Um dia li um testemunho de uma garota italiana cuja mãe estava internada em estado grave, mas encontrou os Colegiais italianos e em dois domingos de cantos via Zoom conseguiu ressignificar tudo o que estava acontecendo. Depois vi uma experiência parecida com os amigos da Argentina, que se encontravam também pelo Zoom, para fazer um “Fogón”. Então pensei: por que não propor aos meus amigos dos Colegiais? Estamos vivendo tantas coisas bonitas nesse tempo e, sobretudo, temos entre nós muitos artistas, e o canto e a arte são algo que sempre nos uniu. Então propus à Giovanna, uma de nossas responsáveis e minha amiga; no começo ela fez milhares de perguntas, mas depois abraçou a proposta e convidou pessoas “chave” para que pudéssemos organizar este momento. Em uma Escola de Comunidade, a educadora Fabíola, de Manaus, disse a seguinte frase: «O nosso Coração não entrou de quarentena». No mesmo dia Ana Maria, de Brasília, fez uma pintura linda com essa frase. Usamos tudo isso como inspiração para o nosso Sarau, que aconteceu dia 20 de junho, e foi uma surpresa! Tivemos cerca de 120 conexões via Zoom, 30 inscritos para se apresentar. Foi uma noite linda e memorável. Eu, particularmente, que esperava muito, tive minhas expectativas totalmente superadas.

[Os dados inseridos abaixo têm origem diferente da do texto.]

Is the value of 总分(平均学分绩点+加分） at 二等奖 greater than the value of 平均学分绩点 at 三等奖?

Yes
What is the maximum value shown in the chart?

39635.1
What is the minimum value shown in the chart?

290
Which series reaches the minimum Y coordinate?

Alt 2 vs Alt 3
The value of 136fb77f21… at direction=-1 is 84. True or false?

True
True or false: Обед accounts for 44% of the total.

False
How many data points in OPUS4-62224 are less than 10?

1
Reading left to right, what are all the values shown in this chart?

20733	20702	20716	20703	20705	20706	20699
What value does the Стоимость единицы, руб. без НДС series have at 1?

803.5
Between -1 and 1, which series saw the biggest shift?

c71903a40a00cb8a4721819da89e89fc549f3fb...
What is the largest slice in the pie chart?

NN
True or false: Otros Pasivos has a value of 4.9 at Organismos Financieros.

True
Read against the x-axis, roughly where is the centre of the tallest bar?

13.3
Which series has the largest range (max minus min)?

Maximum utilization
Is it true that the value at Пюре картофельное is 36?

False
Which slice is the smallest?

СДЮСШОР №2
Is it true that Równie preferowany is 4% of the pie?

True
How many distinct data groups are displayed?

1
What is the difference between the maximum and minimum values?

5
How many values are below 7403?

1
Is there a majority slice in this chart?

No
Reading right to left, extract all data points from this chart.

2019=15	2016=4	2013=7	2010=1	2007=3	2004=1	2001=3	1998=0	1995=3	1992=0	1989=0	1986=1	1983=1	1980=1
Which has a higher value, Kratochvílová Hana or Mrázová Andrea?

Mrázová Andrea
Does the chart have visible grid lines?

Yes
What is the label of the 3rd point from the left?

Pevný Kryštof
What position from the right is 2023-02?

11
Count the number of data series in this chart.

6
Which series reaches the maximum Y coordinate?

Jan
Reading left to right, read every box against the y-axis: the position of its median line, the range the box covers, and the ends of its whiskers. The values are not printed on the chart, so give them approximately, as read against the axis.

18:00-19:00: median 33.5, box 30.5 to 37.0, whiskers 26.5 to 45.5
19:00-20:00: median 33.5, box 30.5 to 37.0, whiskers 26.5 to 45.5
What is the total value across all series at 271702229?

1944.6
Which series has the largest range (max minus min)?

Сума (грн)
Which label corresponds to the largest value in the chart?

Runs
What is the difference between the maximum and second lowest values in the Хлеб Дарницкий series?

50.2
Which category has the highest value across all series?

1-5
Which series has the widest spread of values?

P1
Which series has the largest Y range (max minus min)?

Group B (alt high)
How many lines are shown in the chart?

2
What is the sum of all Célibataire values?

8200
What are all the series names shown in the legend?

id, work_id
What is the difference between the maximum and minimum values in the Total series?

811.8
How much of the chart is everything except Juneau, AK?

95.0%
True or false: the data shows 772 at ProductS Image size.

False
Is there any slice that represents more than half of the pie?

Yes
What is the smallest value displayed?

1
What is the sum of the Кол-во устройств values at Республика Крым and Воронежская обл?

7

Mas mesmo assim, depois do Sarau senti falta de alguns amigos lá, e pensava: «Mas se fulano ou sicrano estivessem lá com a gente, eles iriam gostar muito...», ou até: «Fulano não aparecer foi uma grande falta de consideração». Esses pensamentos foram o Senhor, muito certeiro comigo, que dizia: «Jean, olha bem pra tudo o que Eu fiz, não te basta? Veja quantos corações que estavam despertos, não te basta?» Depois disso lembrei que nada disso que aconteceu foi por uma força minha, ou porque eu que quis, mas Ele!